Follicular repigmentation in vitiligo using narrowband UVB phototherapy
Clinically, when vitiliginous lesions (sections of skin which have lost their pigment due to vitiligo) are repeatedly exposed to an intensive dose of narrowband UVB radiation (308 or 311-313nm), it is common to see small spots, or ‘islands’, of repigmentation forming within the lesion. This occurs because the new melanocytes producing the melanin have migrated to the skin surrounding the hair follicle. As the melanocytes continue to migrate and produce melanin, these ‘islands’ begin to spread and merge, eventually creating broader, but seldom perfect, repigmentation in the treated area (see Figures 5 and 6).
The follicular repigmentation with NB-UVB therapy takes time (generally 2-3 weekly treatments for up to 18 months), but is believed to work through two distinct mechanisms within the skin. Firstly, UVB radiation activates the stem cells within the hair follicle bulge to mature and migrate into the epidermis. Secondly, UVB radiation impacts upon keratinocytes within the epidermis, stimulating them to produce α-MSH, which in turn binds to receptors on the melanocyte and activates melanin production (see Figure 7 below).
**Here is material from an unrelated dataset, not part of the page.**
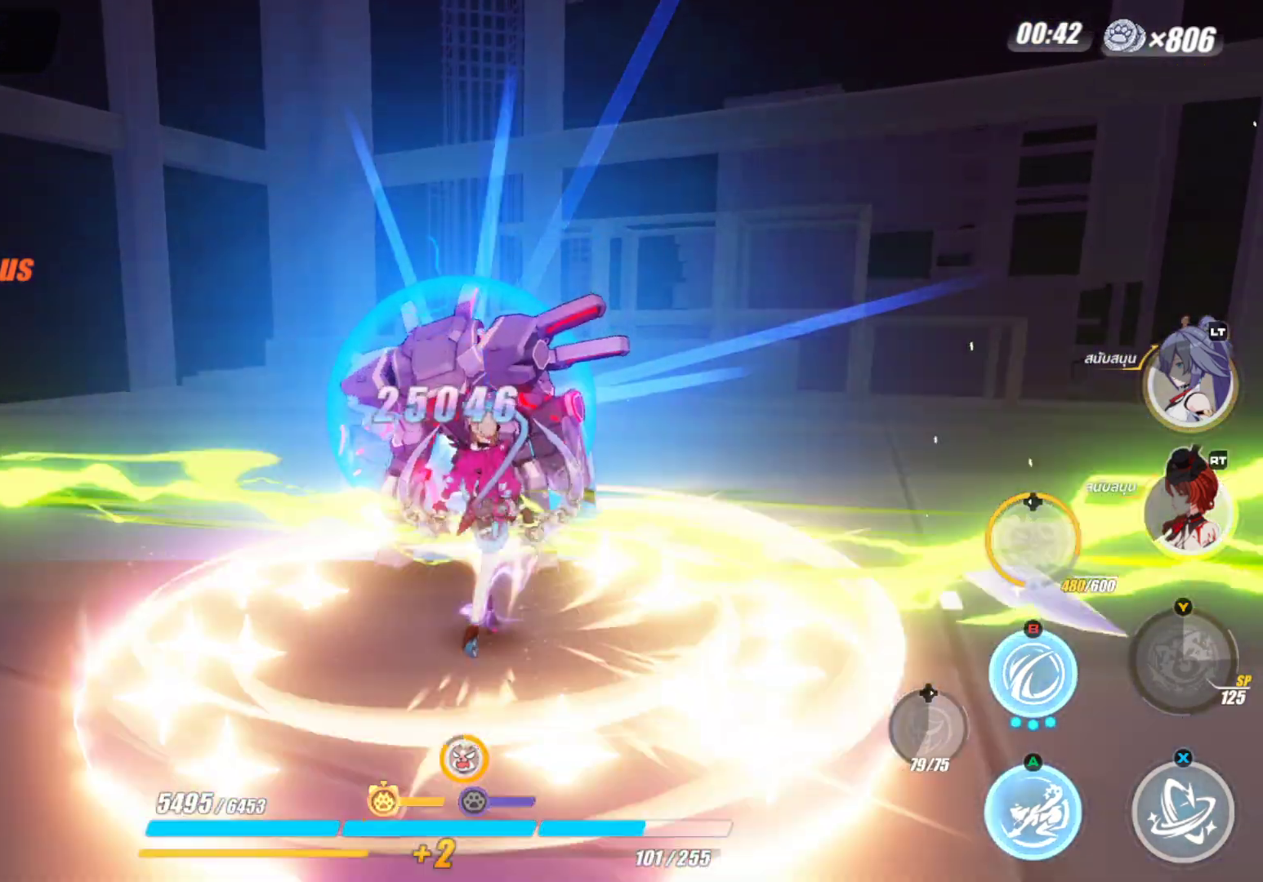
{"buttons": [], "left_stick": "center", "right_stick": "center", "events": []}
Unfortunately, this process is not guaranteed to repigment the skin of all patients; approximately 75% of patients see some degree of repigmentation, but the level is not consistent. There is no known time scale involved for repigmentation, nor is there a reliable method to evaluate which patients are suitable for treatment; frustrating factors given the time and financial investment required to undergo NB-UVB therapy. Further, while the wavelengths of light used in NB-UVB are recognised as being less carcinogenic than broadband UVB radiation, and the risks are considered minimal, the long term effects of this treatment are yet to be fully investigated.
Afamelanotide: an analogue of α-MSH designed to assist in vitiligo repigmentation
Significant advances in the understanding of the factors which influence melanocytes and their stem cells have lead to improved clinical care for patients with vitiligo. The potential of α-MSH and its analogues to further stimulate these developing melanocytes following ultraviolet therapy, to aid in repigmentation of the vitiliginous skin, is an exciting prospect.
Patient responses to NB-UVB are hugely variable. It is impossible to predict whether vitiligo will improve as a result of the treatment, and if so, to what extent. Considerable time and resources are required to reach a clinical conclusion as to whether NB-UVB therapy is effective and there are potential long term risks associated with repeated exposure to UV radiation, a known carcinogen. Thus, there is a clear argument for the exploration of potential combination therapies with NB-UVB which could reduce the number of clinical visits required to achieve repigmentation.
Based on knowledge of the processes involved in repigmenting vitiliginous skin with NB-UVB, there are clear scientific grounds for the combined use of this light therapy with α-MSH analogues. Afamelanotide, the most clinically advanced α-MSH analogue, is thus a natural therapeutic candidate. It has a greater binding affinity with the MC1R on melanocytes than natural α-MSH and is therefore able to more readily activate melanin to repigment skin. It is hoped that treatment with afamelanotide, in conjunction with NB-UVB therapy, will produce faster, more consistent repigmentation of vitiliginous skin.